Recopiez l’extrait sur la gravure à partir de « Bernard LOUEDIN utilise » jusqu’à « dans la manière noire. » inclus, en renommant « pointe sèche » en « gravure au trait ».

Extrait fourni:
━━━━

L’aquatinte dérive de la technique de l’eau-forte : des particules de résine de colophane sont saupoudrées sur la plaque, qui est ensuite chauffée pour les faire fondre et adhérer à la surface. Cette fine poussière forme un réseau de petits grains : l’acide dans lequel la plaque va être plongée pourra creuser autour de ces points. Enfin on dissout la résine et on encre la surface granuleuse creusée dans la plaque. A l’impression on obtient une surface constituée de points.

Bernard LOUEDIN utilise deux plaques, l’une pour la pointe sèche, qui correspond au dessin, l’autre pour l’aquatinte, qui correspond aux zones de couleur.

Son travail a été exposé en galerie en France, en Belgique, en Suisse, en Allemagne, au Japon et au Canada. Il a été également présenté à la FIAC par la Galerie BROUTTA et a reçu en 2000 le prix Lana de la Fondation Taylor.

On retrouve enfin ses oeuvres dans les tapisseries de Dominique DE SERRES présentées simultanément par la Galerie MAZNEL.

JUMEAU

Manuel JUMEAU, né en 1961, professeur d’arts plastiques, est un graveur parisien spécialisé dans la manière noire.

Cette technique remonte au 17ème siècle. Elle permet une grande variété de teintes et son charme réside dans le fait que les formes paraissent sortir de l’ombre. Mais les variantes de l’eau-forte s’y sont substituées progressivement à cause du travail préparatoire qu’elle implique. Elle suppose en effet un criblage de la plaque particulièrement long (environ une heure pour préparer une surface équivalente à celle d’un timbre-poste), à l’aide d’un « berceau », sorte de demi-cylindre fixé sur un manche et hérissé d’une infinité de minuscules pointes d’acier, dont l’affûtage est également fastidieux.

C’est ce lent grainage de la plaque qui donne le noir parfait et velouté propre à la manière noire. En grattant les grains et les pointes rugueuses de la surface, le graveur éclaircit ensuite les zones du dessin qui deviendront les blancs et les tonalités de gris. Ces nuances en feront toute la richesse artistique, au prix d’une impression elle-même délicate en raison de la grenure.

━━━━

Entrées fournies:
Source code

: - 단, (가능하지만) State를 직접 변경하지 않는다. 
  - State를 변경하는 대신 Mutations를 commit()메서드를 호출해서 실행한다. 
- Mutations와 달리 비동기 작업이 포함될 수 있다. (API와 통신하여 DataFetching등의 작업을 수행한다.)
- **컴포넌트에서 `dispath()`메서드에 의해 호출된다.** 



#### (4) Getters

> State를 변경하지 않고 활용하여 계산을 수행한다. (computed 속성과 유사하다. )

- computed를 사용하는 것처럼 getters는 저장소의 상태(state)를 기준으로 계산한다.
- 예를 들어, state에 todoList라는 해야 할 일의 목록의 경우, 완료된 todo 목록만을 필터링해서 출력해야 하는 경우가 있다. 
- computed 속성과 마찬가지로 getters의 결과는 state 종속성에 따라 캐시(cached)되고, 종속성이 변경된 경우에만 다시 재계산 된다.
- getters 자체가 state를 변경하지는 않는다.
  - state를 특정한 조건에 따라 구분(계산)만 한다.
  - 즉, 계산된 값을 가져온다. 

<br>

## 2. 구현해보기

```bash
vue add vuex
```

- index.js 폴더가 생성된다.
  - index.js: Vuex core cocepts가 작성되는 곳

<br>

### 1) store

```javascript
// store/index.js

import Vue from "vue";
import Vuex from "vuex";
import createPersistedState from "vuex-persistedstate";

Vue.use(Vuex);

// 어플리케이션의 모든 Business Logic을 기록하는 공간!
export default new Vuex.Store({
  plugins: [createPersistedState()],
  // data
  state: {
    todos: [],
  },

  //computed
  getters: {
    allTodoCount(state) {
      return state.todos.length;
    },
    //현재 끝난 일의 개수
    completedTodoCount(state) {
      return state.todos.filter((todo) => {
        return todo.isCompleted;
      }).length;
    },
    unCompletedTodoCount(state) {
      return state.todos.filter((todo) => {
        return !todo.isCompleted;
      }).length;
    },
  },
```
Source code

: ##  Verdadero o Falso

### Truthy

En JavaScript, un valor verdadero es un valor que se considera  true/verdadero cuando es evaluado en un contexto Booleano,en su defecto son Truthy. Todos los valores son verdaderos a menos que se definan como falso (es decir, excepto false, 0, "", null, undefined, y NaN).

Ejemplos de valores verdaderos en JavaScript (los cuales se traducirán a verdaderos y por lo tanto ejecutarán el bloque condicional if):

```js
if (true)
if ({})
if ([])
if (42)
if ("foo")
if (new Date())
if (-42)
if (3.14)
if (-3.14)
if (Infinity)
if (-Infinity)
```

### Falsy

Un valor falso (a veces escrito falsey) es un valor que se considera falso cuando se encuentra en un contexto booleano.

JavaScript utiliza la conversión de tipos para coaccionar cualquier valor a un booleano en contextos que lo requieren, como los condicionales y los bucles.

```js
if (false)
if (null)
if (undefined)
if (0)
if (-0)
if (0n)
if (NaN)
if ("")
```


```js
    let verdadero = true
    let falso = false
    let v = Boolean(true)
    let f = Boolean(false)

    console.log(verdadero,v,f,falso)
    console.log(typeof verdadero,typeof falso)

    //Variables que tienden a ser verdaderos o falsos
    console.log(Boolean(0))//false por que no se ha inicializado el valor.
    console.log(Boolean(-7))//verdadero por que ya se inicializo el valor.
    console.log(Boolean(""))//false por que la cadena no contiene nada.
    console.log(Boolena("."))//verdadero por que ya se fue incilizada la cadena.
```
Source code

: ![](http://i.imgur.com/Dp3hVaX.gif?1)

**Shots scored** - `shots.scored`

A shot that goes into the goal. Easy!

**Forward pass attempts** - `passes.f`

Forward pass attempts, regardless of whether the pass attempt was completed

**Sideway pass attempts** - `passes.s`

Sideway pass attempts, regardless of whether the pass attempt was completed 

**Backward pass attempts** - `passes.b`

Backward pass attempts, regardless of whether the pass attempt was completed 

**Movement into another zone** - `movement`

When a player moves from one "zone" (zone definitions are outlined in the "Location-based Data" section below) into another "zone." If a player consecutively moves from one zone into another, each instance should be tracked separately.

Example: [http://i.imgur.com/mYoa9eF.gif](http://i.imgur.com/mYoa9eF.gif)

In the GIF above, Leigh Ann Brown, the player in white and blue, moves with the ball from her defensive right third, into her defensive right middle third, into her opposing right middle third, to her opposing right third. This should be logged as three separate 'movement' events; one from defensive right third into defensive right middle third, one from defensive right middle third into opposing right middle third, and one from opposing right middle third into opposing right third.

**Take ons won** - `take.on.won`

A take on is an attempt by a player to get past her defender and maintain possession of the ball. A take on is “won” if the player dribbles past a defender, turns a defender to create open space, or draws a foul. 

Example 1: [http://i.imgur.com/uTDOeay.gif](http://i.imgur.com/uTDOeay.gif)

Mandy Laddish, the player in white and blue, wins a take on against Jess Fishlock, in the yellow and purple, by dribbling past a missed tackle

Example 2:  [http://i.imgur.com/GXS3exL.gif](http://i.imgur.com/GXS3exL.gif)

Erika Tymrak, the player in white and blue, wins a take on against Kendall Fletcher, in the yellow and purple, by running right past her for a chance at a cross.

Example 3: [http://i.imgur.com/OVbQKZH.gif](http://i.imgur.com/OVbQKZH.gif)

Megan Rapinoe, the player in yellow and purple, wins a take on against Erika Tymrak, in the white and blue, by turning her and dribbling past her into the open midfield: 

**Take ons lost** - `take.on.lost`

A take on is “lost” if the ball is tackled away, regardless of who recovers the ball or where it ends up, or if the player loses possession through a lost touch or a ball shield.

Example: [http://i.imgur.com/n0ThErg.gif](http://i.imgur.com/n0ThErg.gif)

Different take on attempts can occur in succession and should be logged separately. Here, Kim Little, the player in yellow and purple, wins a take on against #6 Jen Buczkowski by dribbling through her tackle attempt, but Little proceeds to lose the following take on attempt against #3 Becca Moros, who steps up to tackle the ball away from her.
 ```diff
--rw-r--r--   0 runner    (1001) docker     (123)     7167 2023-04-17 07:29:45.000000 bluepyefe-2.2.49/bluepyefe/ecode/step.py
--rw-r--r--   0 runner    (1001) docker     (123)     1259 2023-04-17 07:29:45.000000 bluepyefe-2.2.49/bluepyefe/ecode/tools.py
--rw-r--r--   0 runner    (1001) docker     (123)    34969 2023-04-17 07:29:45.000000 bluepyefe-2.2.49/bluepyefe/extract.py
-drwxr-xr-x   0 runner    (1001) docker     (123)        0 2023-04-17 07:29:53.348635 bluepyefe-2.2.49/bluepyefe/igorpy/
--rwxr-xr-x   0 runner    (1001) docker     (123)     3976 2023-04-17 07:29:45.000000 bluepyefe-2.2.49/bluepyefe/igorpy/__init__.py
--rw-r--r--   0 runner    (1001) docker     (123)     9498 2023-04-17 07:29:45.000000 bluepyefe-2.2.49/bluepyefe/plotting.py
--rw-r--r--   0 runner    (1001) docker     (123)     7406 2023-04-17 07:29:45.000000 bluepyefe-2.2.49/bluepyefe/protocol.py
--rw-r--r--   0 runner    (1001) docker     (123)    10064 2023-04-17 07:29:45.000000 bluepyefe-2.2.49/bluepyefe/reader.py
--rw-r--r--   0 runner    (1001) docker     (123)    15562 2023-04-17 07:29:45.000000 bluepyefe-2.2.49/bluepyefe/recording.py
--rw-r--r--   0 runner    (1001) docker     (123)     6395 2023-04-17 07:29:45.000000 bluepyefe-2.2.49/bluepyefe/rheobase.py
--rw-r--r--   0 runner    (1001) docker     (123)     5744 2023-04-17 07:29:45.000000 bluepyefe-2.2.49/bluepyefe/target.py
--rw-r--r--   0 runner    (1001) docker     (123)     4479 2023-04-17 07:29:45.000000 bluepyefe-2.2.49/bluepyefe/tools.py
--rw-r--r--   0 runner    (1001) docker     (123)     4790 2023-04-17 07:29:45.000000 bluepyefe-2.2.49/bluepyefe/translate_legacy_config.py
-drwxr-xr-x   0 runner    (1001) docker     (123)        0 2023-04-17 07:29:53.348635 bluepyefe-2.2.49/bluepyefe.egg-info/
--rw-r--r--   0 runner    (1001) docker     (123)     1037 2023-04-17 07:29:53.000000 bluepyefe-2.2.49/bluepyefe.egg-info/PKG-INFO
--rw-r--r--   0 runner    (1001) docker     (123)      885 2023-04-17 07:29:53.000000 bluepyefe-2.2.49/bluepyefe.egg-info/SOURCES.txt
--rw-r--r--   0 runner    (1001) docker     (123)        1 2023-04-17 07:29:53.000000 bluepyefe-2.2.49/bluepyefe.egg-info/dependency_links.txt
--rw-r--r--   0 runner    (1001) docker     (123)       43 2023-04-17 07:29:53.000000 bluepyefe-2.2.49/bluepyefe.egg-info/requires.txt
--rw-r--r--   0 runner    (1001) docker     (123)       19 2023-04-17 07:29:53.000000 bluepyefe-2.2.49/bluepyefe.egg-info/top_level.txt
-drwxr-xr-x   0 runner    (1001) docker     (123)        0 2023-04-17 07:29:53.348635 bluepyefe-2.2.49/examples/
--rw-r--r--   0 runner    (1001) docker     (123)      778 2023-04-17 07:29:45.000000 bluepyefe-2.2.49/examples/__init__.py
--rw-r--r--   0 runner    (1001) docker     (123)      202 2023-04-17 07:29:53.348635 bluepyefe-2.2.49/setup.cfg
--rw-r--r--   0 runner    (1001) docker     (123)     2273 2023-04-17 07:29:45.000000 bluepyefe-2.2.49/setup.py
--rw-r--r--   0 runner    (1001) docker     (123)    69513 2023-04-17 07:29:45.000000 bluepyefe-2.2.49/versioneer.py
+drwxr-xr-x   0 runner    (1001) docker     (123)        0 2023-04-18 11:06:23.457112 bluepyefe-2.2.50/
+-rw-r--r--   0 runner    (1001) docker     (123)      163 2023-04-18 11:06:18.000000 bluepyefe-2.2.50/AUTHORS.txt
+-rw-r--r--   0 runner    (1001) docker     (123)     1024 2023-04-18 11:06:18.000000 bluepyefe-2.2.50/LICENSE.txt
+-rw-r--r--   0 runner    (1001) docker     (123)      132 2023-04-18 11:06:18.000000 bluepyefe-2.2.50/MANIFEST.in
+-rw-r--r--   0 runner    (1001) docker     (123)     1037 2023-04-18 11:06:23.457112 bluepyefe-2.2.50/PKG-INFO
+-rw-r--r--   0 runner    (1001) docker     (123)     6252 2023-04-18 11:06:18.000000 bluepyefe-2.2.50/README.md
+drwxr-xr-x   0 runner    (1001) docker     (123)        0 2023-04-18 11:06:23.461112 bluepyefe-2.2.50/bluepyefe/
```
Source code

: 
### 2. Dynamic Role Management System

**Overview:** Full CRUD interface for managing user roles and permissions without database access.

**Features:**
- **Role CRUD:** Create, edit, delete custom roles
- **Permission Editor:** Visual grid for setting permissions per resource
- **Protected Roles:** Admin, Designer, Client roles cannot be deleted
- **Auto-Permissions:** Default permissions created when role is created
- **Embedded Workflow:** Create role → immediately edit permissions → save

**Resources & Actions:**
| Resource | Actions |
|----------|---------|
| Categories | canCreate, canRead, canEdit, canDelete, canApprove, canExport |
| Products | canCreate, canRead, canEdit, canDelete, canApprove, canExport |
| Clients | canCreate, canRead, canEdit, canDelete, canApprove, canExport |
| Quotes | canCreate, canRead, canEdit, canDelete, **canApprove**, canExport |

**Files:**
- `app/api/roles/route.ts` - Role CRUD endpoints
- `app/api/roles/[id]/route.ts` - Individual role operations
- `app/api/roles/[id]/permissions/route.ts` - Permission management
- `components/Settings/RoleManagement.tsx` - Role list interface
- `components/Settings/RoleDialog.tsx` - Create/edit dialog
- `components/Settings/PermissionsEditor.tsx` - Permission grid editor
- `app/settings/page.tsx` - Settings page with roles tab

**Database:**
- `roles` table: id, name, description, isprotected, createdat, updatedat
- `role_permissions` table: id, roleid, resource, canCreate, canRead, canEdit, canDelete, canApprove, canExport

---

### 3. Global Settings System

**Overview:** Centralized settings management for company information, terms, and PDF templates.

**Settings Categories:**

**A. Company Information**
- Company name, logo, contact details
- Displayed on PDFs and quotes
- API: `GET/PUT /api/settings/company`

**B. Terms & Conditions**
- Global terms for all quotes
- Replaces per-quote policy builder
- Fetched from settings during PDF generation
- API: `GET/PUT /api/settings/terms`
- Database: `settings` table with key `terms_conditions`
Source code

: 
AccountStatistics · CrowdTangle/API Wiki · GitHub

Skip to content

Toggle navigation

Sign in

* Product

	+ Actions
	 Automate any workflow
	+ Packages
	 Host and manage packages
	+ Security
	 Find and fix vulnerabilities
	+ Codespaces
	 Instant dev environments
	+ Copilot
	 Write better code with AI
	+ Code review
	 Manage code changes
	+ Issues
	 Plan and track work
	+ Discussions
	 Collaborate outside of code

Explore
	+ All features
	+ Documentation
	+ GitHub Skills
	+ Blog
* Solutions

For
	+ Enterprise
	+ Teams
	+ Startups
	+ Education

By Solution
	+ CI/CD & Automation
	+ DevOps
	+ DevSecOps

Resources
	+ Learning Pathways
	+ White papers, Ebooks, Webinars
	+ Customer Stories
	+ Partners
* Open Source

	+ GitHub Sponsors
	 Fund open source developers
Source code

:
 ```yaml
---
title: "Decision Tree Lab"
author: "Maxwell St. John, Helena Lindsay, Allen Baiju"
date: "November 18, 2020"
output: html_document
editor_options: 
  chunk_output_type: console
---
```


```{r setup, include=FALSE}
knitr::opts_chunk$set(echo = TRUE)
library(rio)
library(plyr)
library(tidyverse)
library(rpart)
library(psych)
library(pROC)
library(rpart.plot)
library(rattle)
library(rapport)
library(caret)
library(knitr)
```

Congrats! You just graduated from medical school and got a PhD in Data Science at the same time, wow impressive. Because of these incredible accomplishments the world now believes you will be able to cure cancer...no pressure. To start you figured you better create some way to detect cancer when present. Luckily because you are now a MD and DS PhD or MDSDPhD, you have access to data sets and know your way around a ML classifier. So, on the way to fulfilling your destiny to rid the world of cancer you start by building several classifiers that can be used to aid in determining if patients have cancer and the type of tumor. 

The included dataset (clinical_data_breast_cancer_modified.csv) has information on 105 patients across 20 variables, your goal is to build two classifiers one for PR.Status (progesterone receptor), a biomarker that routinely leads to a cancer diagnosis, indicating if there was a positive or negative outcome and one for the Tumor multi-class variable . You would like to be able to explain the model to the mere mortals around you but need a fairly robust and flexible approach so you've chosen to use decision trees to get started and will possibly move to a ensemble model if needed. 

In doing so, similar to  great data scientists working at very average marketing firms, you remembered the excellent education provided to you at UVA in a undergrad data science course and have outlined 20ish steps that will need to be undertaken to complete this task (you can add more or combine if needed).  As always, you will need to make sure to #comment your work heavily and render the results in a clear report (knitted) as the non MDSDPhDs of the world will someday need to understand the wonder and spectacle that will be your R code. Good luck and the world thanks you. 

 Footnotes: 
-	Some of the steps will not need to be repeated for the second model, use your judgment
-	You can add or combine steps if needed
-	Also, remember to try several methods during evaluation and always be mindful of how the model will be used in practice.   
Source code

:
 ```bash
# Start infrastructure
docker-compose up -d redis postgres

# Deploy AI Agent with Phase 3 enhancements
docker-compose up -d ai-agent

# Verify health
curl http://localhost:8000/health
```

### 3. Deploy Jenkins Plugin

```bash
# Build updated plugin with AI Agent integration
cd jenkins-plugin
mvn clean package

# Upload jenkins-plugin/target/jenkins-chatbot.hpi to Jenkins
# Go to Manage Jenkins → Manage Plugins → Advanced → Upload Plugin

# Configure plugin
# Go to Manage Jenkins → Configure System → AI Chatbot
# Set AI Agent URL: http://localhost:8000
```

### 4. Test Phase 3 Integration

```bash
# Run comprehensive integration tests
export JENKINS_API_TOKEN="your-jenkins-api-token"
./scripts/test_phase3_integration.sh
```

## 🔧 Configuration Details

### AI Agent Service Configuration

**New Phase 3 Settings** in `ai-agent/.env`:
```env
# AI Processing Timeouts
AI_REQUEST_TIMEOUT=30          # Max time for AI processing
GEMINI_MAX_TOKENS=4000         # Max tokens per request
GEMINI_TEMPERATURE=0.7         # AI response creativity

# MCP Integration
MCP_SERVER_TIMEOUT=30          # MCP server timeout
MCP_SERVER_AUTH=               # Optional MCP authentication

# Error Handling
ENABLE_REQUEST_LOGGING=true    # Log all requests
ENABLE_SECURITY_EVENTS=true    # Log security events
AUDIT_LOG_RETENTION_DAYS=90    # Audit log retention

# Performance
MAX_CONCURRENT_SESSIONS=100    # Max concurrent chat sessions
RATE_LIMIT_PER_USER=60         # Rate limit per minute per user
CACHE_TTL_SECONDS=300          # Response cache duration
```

━━━━

Réponse attendue:
Bernard LOUEDIN utilise deux plaques, l’une pour la gravure au trait, qui correspond au dessin, l’autre pour l’aquatinte, qui correspond aux zones de couleur.

Son travail a été exposé en galerie en France, en Belgique, en Suisse, en Allemagne, au Japon et au Canada. Il a été également présenté à la FIAC par la Galerie BROUTTA et a reçu en 2000 le prix Lana de la Fondation Taylor.

On retrouve enfin ses oeuvres dans les tapisseries de Dominique DE SERRES présentées simultanément par la Galerie MAZNEL.

JUMEAU

Manuel JUMEAU, né en 1961, professeur d’arts plastiques, est un graveur parisien spécialisé dans la manière noire.